- Stored records

--- START ---

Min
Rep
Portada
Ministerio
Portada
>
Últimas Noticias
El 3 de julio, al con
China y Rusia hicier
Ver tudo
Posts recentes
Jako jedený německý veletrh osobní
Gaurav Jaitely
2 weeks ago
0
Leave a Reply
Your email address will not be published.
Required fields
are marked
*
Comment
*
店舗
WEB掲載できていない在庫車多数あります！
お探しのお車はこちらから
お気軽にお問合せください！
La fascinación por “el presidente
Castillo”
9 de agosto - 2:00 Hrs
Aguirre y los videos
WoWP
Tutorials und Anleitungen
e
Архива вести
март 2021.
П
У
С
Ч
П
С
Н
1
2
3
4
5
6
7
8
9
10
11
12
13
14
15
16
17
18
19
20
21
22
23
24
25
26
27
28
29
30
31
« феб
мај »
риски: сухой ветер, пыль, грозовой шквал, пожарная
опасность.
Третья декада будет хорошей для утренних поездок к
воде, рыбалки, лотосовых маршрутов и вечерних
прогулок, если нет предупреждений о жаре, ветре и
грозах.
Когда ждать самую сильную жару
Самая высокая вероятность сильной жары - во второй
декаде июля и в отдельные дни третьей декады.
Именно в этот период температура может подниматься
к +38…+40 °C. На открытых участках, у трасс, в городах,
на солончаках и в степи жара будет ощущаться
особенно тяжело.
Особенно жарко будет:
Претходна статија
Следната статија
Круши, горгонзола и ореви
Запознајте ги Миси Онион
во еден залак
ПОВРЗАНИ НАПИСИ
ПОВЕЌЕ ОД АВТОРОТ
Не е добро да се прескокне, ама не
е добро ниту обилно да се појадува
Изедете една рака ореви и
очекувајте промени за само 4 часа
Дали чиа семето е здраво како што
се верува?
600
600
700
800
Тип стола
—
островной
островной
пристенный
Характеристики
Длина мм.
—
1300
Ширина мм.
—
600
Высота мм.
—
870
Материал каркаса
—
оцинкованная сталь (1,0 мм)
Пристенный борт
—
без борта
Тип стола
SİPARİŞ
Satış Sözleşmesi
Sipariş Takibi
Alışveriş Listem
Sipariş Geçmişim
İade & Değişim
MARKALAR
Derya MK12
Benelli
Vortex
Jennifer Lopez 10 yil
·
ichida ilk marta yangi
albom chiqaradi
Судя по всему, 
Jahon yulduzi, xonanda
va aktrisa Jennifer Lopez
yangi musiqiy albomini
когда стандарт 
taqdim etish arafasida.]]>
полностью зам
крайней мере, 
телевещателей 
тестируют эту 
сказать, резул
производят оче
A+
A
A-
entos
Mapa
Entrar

--- END ---

- THE TASK
From the records above, copy each line that contains the word "добро".

- WRITTEN RESPONSE
Не е добро да се прескокне, ама не
е добро ниту обилно да се појадува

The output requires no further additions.